• **REQUIRED ACTION**: Without including the pictures, copy out every line below.

### DATA FOR THE TASK ###

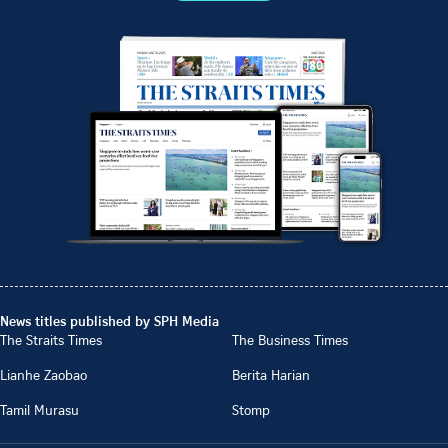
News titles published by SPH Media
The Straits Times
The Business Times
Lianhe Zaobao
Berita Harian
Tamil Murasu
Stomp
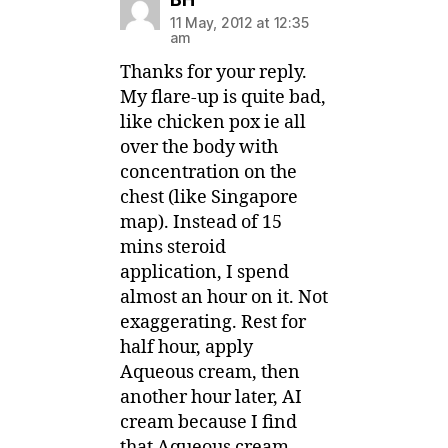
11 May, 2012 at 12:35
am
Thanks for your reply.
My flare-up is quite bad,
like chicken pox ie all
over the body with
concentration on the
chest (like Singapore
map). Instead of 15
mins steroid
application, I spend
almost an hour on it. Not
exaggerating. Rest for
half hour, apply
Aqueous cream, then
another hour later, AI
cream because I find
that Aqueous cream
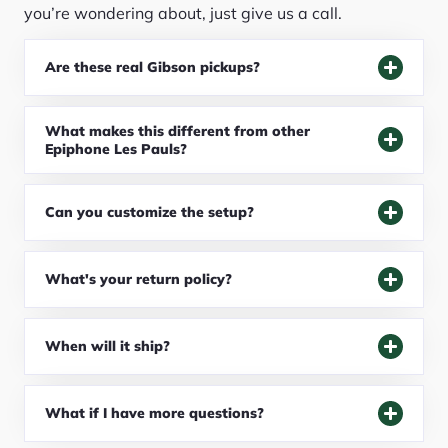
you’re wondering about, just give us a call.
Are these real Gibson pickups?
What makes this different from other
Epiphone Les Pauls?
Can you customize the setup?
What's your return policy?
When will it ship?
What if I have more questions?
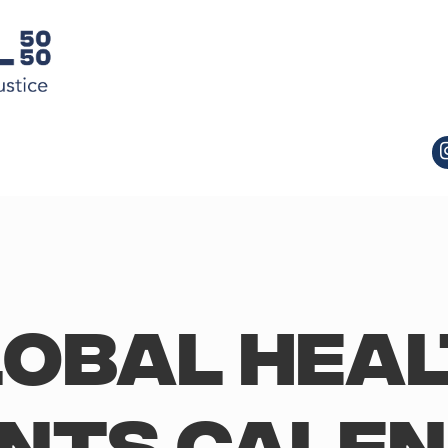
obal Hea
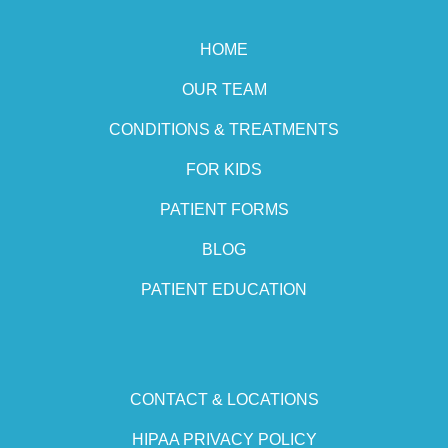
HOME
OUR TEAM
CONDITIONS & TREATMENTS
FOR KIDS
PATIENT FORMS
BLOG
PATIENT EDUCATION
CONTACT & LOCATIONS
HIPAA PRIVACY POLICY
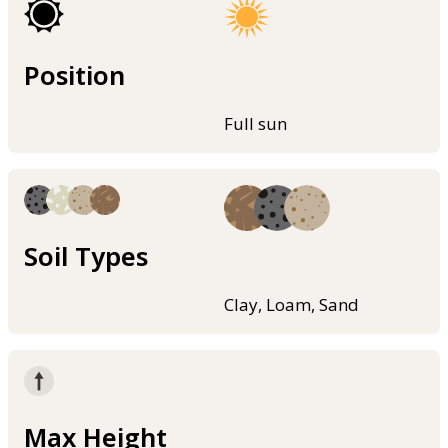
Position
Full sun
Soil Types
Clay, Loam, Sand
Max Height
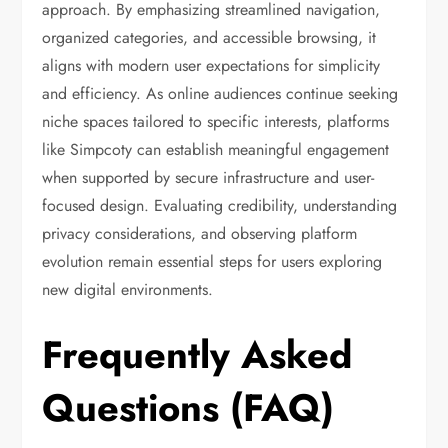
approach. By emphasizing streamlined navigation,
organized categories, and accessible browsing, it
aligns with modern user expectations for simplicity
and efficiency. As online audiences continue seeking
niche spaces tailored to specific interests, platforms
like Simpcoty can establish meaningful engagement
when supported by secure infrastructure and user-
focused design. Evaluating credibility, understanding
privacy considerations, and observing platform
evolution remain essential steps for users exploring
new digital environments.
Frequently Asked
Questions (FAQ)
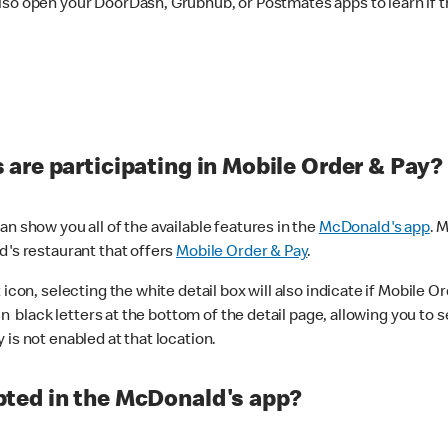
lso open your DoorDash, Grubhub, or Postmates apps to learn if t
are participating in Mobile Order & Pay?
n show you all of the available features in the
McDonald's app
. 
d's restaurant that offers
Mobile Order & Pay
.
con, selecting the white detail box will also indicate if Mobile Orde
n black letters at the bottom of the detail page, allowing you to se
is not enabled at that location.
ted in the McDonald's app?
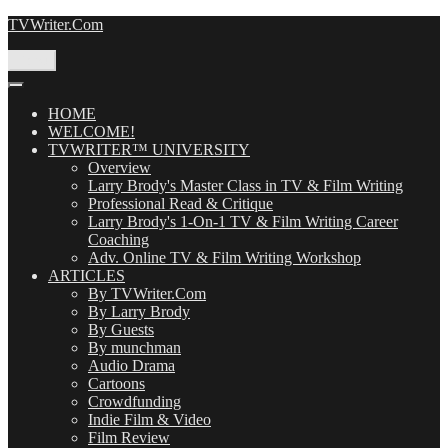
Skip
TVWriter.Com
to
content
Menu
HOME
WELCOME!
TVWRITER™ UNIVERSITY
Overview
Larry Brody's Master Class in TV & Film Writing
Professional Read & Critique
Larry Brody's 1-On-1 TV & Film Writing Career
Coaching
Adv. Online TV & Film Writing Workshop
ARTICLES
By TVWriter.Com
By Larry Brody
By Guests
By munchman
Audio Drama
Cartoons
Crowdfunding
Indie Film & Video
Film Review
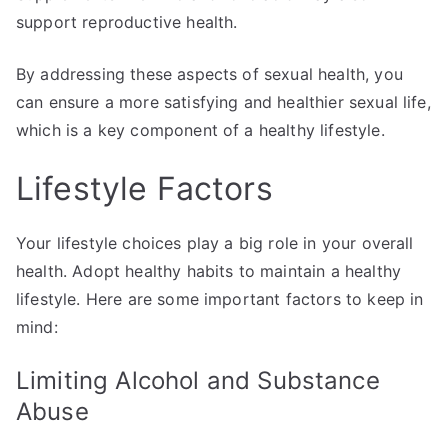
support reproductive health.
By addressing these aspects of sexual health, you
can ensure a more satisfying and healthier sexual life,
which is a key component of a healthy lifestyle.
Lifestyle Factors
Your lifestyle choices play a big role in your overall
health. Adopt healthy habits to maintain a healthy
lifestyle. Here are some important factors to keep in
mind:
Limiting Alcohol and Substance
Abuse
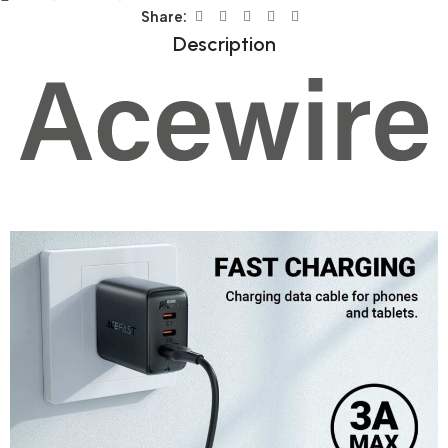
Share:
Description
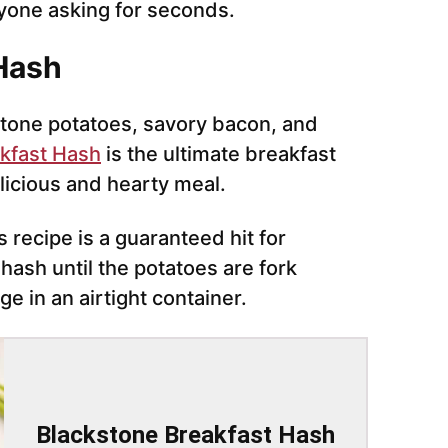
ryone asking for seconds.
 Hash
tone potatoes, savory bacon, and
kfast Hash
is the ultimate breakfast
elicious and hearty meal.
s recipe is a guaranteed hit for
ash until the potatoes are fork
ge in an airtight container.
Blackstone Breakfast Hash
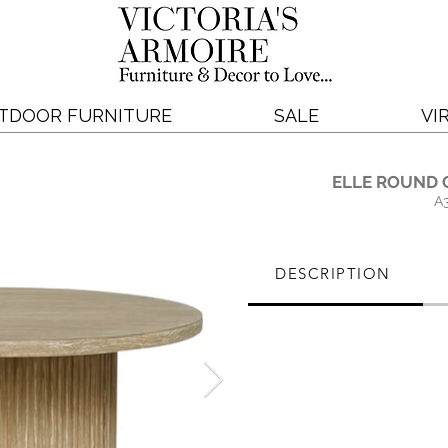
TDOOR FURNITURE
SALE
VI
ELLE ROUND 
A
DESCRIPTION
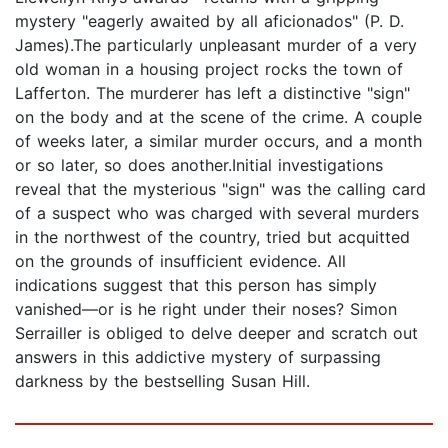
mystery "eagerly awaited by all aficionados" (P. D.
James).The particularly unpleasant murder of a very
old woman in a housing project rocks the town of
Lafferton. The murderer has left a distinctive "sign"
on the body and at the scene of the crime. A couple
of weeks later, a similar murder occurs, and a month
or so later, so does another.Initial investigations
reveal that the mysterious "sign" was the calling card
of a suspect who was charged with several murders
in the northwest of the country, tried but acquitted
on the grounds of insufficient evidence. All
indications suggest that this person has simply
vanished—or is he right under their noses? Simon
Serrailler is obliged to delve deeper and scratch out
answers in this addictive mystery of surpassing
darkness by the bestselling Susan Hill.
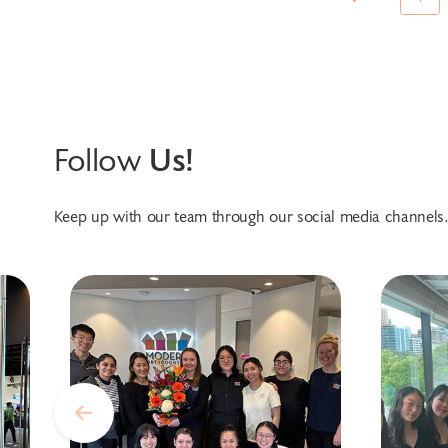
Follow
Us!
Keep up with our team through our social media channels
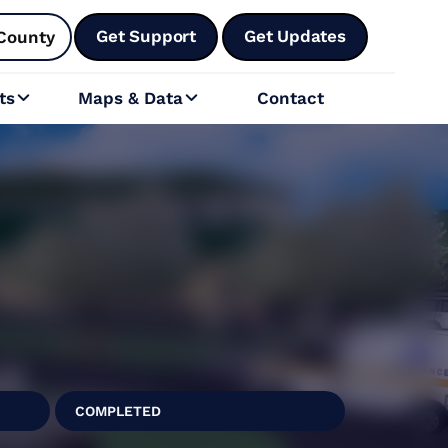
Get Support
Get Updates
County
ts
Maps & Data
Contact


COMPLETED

###

• **YOUR SOLUTION**:
News titles published by SPH Media
The Straits Times
The Business Times
Lianhe Zaobao
Berita Harian
Tamil Murasu
Stomp
11 May, 2012 at 12:35
am
Thanks for your reply.
My flare-up is quite bad,
like chicken pox ie all
over the body with
concentration on the
chest (like Singapore
map). Instead of 15
mins steroid
application, I spend
almost an hour on it. Not
exaggerating. Rest for
half hour, apply
Aqueous cream, then
another hour later, AI
cream because I find
that Aqueous cream
you’re wondering about, just give us a call.
Are these real Gibson pickups?
What makes this different from other
Epiphone Les Pauls?
Can you customize the setup?
What's your return policy?
When will it ship?
What if I have more questions?
obal Hea
HOME
OUR TEAM
CONDITIONS & TREATMENTS
FOR KIDS
PATIENT FORMS
BLOG
PATIENT EDUCATION
CONTACT & LOCATIONS
HIPAA PRIVACY POLICY
Position
Full sun
Soil Types
Clay, Loam, Sand
Max Height
approach. By emphasizing streamlined navigation,
organized categories, and accessible browsing, it
aligns with modern user expectations for simplicity
and efficiency. As online audiences continue seeking
niche spaces tailored to specific interests, platforms
like Simpcoty can establish meaningful engagement
when supported by secure infrastructure and user-
focused design. Evaluating credibility, understanding
privacy considerations, and observing platform
evolution remain essential steps for users exploring
new digital environments.
Frequently Asked
Questions (FAQ)
lso open your DoorDash, Grubhub, or Postmates apps to learn if t
are participating in Mobile Order & Pay?
n show you all of the available features in the
McDonald's app
. 
d's restaurant that offers
Mobile Order & Pay
.
con, selecting the white detail box will also indicate if Mobile Orde
n black letters at the bottom of the detail page, allowing you to se
is not enabled at that location.
ted in the McDonald's app?
Skip
TVWriter.Com
to
content
Menu
HOME
WELCOME!
TVWRITER™ UNIVERSITY
Overview
Larry Brody's Master Class in TV & Film Writing
Professional Read & Critique
Larry Brody's 1-On-1 TV & Film Writing Career
Coaching
Adv. Online TV & Film Writing Workshop
ARTICLES
By TVWriter.Com
By Larry Brody
By Guests
By munchman
Audio Drama
Cartoons
Crowdfunding
Indie Film & Video
Film Review
support reproductive health.
By addressing these aspects of sexual health, you
can ensure a more satisfying and healthier sexual life,
which is a key component of a healthy lifestyle.
Lifestyle Factors
Your lifestyle choices play a big role in your overall
health. Adopt healthy habits to maintain a healthy
lifestyle. Here are some important factors to keep in
mind:
Limiting Alcohol and Substance
Abuse
Share:
Description
ryone asking for seconds.
 Hash
tone potatoes, savory bacon, and
kfast Hash
is the ultimate breakfast
elicious and hearty meal.
s recipe is a guaranteed hit for
ash until the potatoes are fork
ge in an airtight container.
Blackstone Breakfast Hash
TDOOR FURNITURE
SALE
VI
ELLE ROUND 
A
DESCRIPTION
mystery "eagerly awaited by all aficionados" (P. D.
James).The particularly unpleasant murder of a very
old woman in a housing project rocks the town of
Lafferton. The murderer has left a distinctive "sign"
on the body and at the scene of the crime. A couple
of weeks later, a similar murder occurs, and a month
or so later, so does another.Initial investigations
reveal that the mysterious "sign" was the calling card
of a suspect who was charged with several murders
in the northwest of the country, tried but acquitted
on the grounds of insufficient evidence. All
indications suggest that this person has simply
vanished—or is he right under their noses? Simon
Serrailler is obliged to delve deeper and scratch out
answers in this addictive mystery of surpassing
darkness by the bestselling Susan Hill.
Follow
Us!
Keep up with our team through our social media channels
Get Support
Get Updates
County
ts
Maps & Data
Contact


COMPLETED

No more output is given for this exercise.